Limitations & Future Work

  1. The method requires a degree of similarity between public and private data; performance degrades when cross-domain discrepancy is large.
  2. Theoretical analysis relies on convexity or the PL condition, offering limited guarantees for non-convex deep learning models.
  3. The framework is currently validated in fine-tuning settings; its effectiveness for pre-training from scratch remains unverified.
  4. A systematic investigation of how public data quality and quantity affect final performance is lacking.

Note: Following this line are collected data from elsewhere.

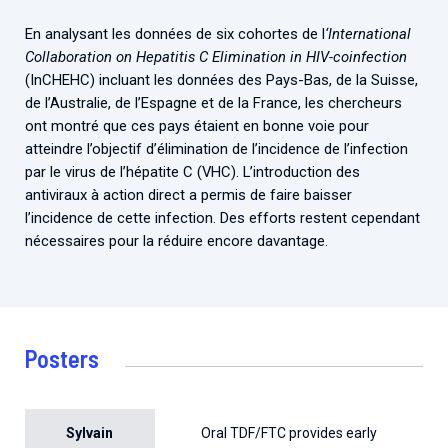
En analysant les données de six cohortes de l
‘International
Collaboration on Hepatitis C Elimination in HIV-coinfection
(InCHEHC) incluant les données des Pays-Bas, de la Suisse,
de l’Australie, de l’Espagne et de la France, les chercheurs
ont montré que ces pays étaient en bonne voie pour
atteindre l’objectif d’élimination de l’incidence de l’infection
par le virus de l’hépatite C (VHC). L’introduction des
antiviraux à action direct a permis de faire baisser
l’incidence de cette infection. Des efforts restent cependant
nécessaires pour la réduire encore davantage.
Posters
Sylvain
Oral TDF/FTC provides early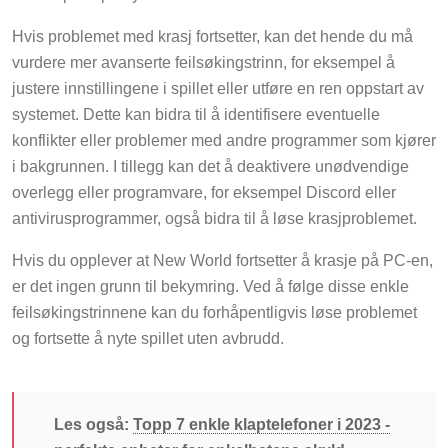
Hvis problemet med krasj fortsetter, kan det hende du må
vurdere mer avanserte feilsøkingstrinn, for eksempel å
justere innstillingene i spillet eller utføre en ren oppstart av
systemet. Dette kan bidra til å identifisere eventuelle
konflikter eller problemer med andre programmer som kjører
i bakgrunnen. I tillegg kan det å deaktivere unødvendige
overlegg eller programvare, for eksempel Discord eller
antivirusprogrammer, også bidra til å løse krasjproblemet.
Hvis du opplever at New World fortsetter å krasje på PC-en,
er det ingen grunn til bekymring. Ved å følge disse enkle
feilsøkingstrinnene kan du forhåpentligvis løse problemet
og fortsette å nyte spillet uten avbrudd.
Les også:
Topp 7 enkle klaptelefoner i 2023 -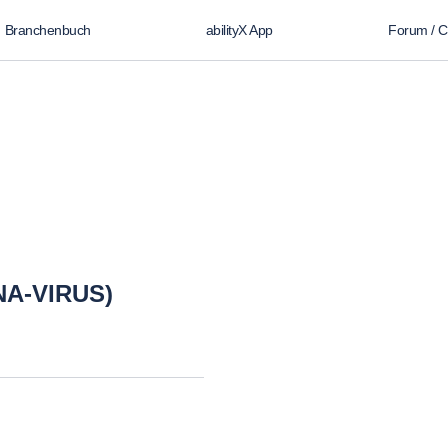
Branchenbuch
abilityX App
Forum / 
NA-VIRUS)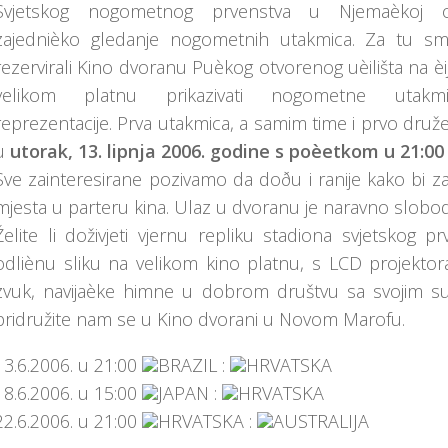
Svjetskog nogometnog prvenstva u Njemaèkoj org
zajednièko gledanje nogometnih utakmica. Za tu s
rezervirali Kino dvoranu Puèkog otvorenog uèilišta na
velikom platnu prikazivati nogometne utakm
reprezentacije. Prva utakmica, a samim time i prvo druže
u
utorak, 13. lipnja 2006. godine s poèetkom u 21:00 
Sve zainteresirane pozivamo da doðu i ranije kako bi za
mjesta u parteru kina. Ulaz u dvoranu je naravno slobo
Želite li doživjeti vjernu repliku stadiona svjetskog p
odliènu sliku na velikom kino platnu, s LCD projektor
zvuk, navijaèke himne u dobrom društvu sa svojim s
pridružite nam se u Kino dvorani u Novom Marofu.
13.6.2006. u 21:00
BRAZIL :
HRVATSKA
18.6.2006. u 15:00
JAPAN :
HRVATSKA
22.6.2006. u 21:00
HRVATSKA :
AUSTRALIJA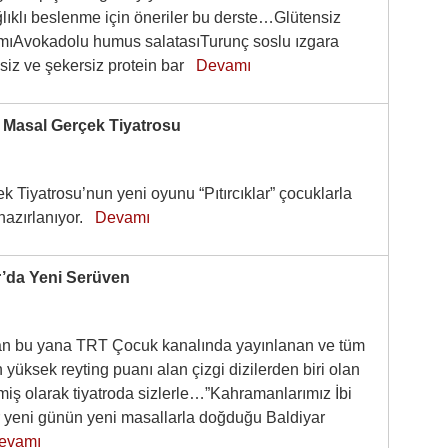
lıklı beslenme için öneriler bu derste…Glütensiz
ıAvokadolu humus salatasıTurunç soslu ızgara
siz ve şekersiz protein bar
Devamı
 – Masal Gerçek Tiyatrosu
 Tiyatrosu’nun yeni oyunu “Pıtırcıklar” çocuklarla
hazırlanıyor.
Devamı
r’da Yeni Serüven
an bu yana TRT Çocuk kanalında yayınlanan ve tüm
 yüksek reyting puanı alan çizgi dizilerden biri olan
miş olarak tiyatroda sizlerle…”Kahramanlarımız İbi
er yeni günün yeni masallarla doğduğu Baldiyar
evamı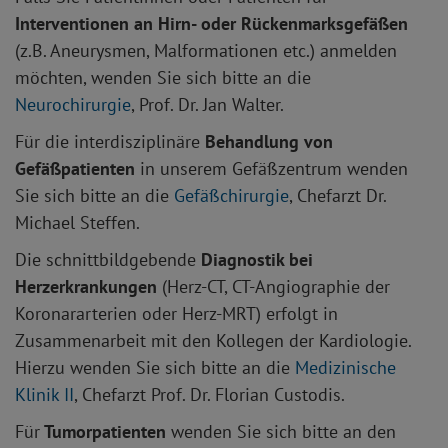
Interventionen an Hirn- oder Rückenmarksgefäßen
(z.B. Aneurysmen, Malformationen etc.) anmelden
möchten, wenden Sie sich bitte an die
Neurochirurgie
, Prof. Dr. Jan Walter.
Für die interdisziplinäre
Behandlung von
Gefäßpatienten
in unserem Gefäßzentrum wenden
Sie sich bitte an die
Gefäßchirurgie
, Chefarzt Dr.
Michael Steffen.
Die schnittbildgebende
Diagnostik bei
Herzerkrankungen
(Herz-CT, CT-Angiographie der
Koronararterien oder Herz-MRT) erfolgt in
Zusammenarbeit mit den Kollegen der Kardiologie.
Hierzu wenden Sie sich bitte an die
Medizinische
Klinik II
, Chefarzt Prof. Dr. Florian Custodis.
Für
Tumorpatienten
wenden Sie sich bitte an den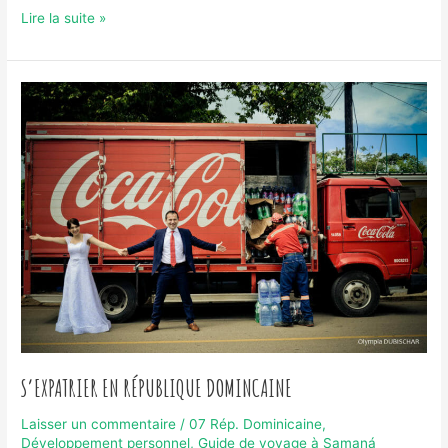
République
Lire la suite »
dominicaine
:
l’arrivée
du
Corona-
virus
S’EXPATRIER EN RÉPUBLIQUE DOMINCAINE
Laisser un commentaire
/
07 Rép. Dominicaine
,
Développement personnel
,
Guide de voyage à Samaná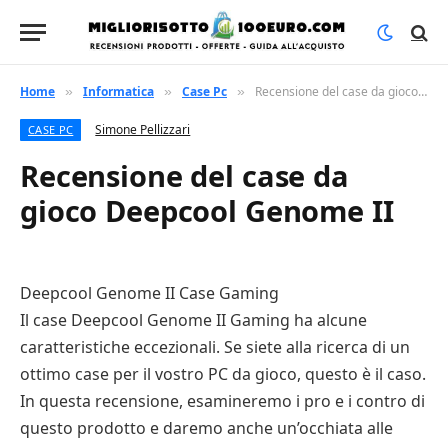
Home
Informatica
Case Pc
Recensione del case da gioco Deepcool Genome II
»
»
»
Simone Pellizzari
CASE PC
Recensione del case da
gioco Deepcool Genome II
Deepcool Genome II Case Gaming
Il case Deepcool Genome II Gaming ha alcune
caratteristiche eccezionali. Se siete alla ricerca di un
ottimo case per il vostro PC da gioco, questo è il caso.
In questa recensione, esamineremo i pro e i contro di
questo prodotto e daremo anche un’occhiata alle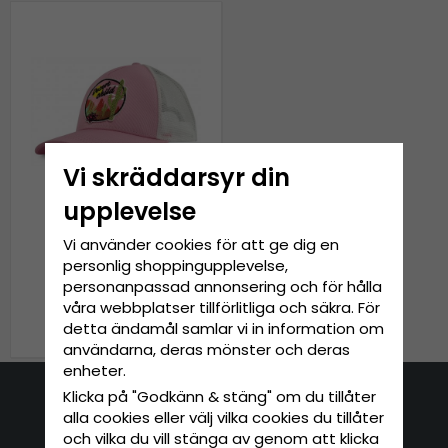
Vi skräddarsyr din
upplevelse
Vi använder cookies för att ge dig en
Keps - Gårda Trucker
personlig shoppingupplevelse,
Desert Child (rosa)
personanpassad annonsering och för hålla
våra webbplatser tillförlitliga och säkra. För
269 kr
329 kr
detta ändamål samlar vi in information om
användarna, deras mönster och deras
enheter.
Klicka på "Godkänn & stäng" om du tillåter
Kontakta oss
alla cookies eller välj vilka cookies du tillåter
och vilka du vill stänga av genom att klicka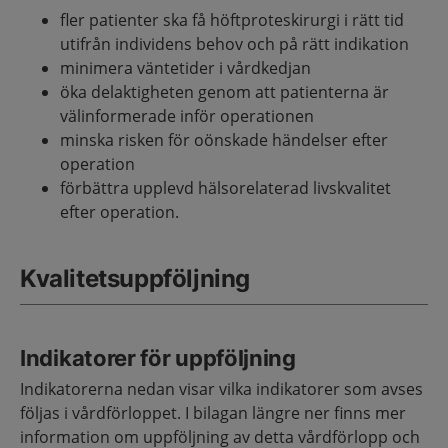
fler patienter ska få höftproteskirurgi i rätt tid
utifrån individens behov och på rätt indikation
minimera väntetider i vårdkedjan
öka delaktigheten genom att patienterna är
välinformerade inför operationen
minska risken för oönskade händelser efter
operation
förbättra upplevd hälsorelaterad livskvalitet
efter operation.
Kvalitetsuppföljning
Indikatorer för uppföljning
Indikatorerna nedan visar vilka indikatorer som avses
följas i vårdförloppet. I bilagan längre ner finns mer
information om uppföljning av detta vårdförlopp och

  • DP-SGD (Abadi et al.): The standard approach for differentially private stochastic gradient descent.
  • MeZO (Malladi et al.): A zeroth-order optimization framework for large language models.

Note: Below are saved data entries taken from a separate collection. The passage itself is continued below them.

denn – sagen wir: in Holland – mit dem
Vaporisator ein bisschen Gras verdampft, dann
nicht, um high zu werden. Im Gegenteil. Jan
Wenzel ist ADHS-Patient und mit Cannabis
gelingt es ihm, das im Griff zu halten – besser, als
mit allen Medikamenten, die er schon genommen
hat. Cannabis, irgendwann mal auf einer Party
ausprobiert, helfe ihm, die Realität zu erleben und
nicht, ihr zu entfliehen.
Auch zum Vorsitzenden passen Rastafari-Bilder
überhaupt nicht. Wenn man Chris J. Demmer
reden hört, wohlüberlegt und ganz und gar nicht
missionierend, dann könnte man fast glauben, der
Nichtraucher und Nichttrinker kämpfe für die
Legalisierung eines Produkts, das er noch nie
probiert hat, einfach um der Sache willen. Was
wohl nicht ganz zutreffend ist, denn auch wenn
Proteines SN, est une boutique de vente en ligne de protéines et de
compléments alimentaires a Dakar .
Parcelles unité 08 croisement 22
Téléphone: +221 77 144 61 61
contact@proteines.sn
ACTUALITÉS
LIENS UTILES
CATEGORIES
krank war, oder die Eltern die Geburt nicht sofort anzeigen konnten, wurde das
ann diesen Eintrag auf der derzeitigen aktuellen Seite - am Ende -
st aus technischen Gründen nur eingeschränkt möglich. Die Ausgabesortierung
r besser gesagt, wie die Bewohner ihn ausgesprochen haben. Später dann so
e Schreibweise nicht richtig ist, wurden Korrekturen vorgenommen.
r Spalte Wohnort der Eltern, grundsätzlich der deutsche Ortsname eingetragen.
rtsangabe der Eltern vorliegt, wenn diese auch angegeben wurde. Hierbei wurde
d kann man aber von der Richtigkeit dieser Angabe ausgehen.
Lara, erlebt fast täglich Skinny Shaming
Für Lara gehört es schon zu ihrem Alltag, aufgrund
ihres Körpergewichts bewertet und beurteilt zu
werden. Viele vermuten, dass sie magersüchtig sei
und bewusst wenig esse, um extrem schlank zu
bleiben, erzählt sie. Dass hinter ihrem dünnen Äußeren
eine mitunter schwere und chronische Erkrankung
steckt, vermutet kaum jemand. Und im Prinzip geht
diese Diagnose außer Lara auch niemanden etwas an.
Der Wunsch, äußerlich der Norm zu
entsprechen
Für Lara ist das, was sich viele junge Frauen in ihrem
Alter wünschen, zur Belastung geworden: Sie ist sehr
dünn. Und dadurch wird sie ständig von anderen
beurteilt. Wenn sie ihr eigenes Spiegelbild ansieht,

  • Public-data-assisted DP: First-order methods proposed by Yu et al. and De et al.

Rating

  • ⭐ Novelty: 8/10 — The idea of guiding zeroth-order methods with public data is both elegant and effective.
  • ⭐ Value: 9/10 — Dual advantages in speed and privacy-utility tradeoff yield high practical deployment value.
  • ⭐ Writing Quality: 8/10 — Comprehensive comparison across multiple variants with well-designed experiments.